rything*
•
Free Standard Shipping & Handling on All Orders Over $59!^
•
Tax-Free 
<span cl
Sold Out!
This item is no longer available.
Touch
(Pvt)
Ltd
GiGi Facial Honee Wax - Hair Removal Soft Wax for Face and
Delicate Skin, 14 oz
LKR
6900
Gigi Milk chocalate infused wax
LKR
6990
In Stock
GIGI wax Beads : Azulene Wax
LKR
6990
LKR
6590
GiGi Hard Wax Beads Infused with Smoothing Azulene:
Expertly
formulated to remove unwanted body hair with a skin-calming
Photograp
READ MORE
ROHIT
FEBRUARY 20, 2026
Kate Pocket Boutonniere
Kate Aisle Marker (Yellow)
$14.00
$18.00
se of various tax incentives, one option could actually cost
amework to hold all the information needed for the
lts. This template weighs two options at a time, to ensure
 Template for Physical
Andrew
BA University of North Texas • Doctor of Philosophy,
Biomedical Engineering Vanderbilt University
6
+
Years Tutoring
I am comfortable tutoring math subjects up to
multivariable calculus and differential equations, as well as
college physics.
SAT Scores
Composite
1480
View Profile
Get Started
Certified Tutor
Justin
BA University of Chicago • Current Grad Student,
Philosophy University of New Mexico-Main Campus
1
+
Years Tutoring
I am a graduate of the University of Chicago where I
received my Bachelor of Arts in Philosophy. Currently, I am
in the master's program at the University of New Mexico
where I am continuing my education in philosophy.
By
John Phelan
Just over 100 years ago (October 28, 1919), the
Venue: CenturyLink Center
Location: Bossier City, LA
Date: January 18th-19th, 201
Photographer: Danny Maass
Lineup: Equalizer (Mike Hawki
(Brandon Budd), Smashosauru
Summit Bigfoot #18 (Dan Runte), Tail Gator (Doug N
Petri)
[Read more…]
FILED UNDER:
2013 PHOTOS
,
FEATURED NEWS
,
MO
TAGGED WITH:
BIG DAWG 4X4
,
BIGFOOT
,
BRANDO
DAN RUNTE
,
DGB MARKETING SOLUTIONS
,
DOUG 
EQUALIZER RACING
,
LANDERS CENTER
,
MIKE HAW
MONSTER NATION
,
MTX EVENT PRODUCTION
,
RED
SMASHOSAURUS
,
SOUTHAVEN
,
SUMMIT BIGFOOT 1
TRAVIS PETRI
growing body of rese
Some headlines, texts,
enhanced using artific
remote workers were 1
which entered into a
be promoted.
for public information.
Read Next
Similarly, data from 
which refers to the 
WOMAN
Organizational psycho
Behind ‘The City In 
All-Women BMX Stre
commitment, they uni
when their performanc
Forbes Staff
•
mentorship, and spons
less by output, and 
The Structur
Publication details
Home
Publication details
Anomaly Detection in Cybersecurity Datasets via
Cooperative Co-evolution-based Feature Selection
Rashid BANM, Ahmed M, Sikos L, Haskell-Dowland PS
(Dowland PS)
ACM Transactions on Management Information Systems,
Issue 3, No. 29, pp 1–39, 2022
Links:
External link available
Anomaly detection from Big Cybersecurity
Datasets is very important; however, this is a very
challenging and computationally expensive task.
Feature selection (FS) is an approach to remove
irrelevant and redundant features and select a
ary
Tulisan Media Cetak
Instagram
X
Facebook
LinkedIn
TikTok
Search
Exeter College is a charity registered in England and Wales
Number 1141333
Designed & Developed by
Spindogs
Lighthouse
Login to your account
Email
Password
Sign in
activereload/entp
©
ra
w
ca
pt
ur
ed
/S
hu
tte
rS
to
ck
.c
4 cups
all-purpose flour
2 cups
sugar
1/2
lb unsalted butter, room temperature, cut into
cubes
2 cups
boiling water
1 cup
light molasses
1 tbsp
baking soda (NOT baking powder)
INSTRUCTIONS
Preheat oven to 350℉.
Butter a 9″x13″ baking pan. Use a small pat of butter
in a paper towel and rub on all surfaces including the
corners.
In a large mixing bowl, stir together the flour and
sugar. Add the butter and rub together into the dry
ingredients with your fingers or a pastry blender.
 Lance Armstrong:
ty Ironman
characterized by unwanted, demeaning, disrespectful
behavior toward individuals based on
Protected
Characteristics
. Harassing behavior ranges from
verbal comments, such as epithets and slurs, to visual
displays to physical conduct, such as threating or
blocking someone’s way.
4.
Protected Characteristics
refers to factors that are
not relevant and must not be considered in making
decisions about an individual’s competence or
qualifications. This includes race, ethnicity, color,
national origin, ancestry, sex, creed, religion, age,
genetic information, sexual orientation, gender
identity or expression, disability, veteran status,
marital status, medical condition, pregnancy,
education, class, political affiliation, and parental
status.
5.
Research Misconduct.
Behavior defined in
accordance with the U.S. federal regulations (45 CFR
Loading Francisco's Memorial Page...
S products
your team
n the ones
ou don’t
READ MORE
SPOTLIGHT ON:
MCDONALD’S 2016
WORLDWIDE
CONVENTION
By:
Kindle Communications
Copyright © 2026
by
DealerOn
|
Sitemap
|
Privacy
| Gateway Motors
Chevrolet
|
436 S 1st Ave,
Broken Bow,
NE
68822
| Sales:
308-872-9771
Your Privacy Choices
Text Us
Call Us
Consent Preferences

Work instructions: Scan the entries above for the line containing "I am a graduate", and copy it and all lines after it exactly, down to and including the line containing "TRAVIS PETRI".

Response area:
I am a graduate of the University of Chicago where I
received my Bachelor of Arts in Philosophy. Currently, I am
in the master's program at the University of New Mexico
where I am continuing my education in philosophy.
By
John Phelan
Just over 100 years ago (October 28, 1919), the
Venue: CenturyLink Center
Location: Bossier City, LA
Date: January 18th-19th, 201
Photographer: Danny Maass
Lineup: Equalizer (Mike Hawki
(Brandon Budd), Smashosauru
Summit Bigfoot #18 (Dan Runte), Tail Gator (Doug N
Petri)
[Read more…]
FILED UNDER:
2013 PHOTOS
,
FEATURED NEWS
,
MO
TAGGED WITH:
BIG DAWG 4X4
,
BIGFOOT
,
BRANDO
DAN RUNTE
,
DGB MARKETING SOLUTIONS
,
DOUG 
EQUALIZER RACING
,
LANDERS CENTER
,
MIKE HAW
MONSTER NATION
,
MTX EVENT PRODUCTION
,
RED
SMASHOSAURUS
,
SOUTHAVEN
,
SUMMIT BIGFOOT 1
TRAVIS PETRI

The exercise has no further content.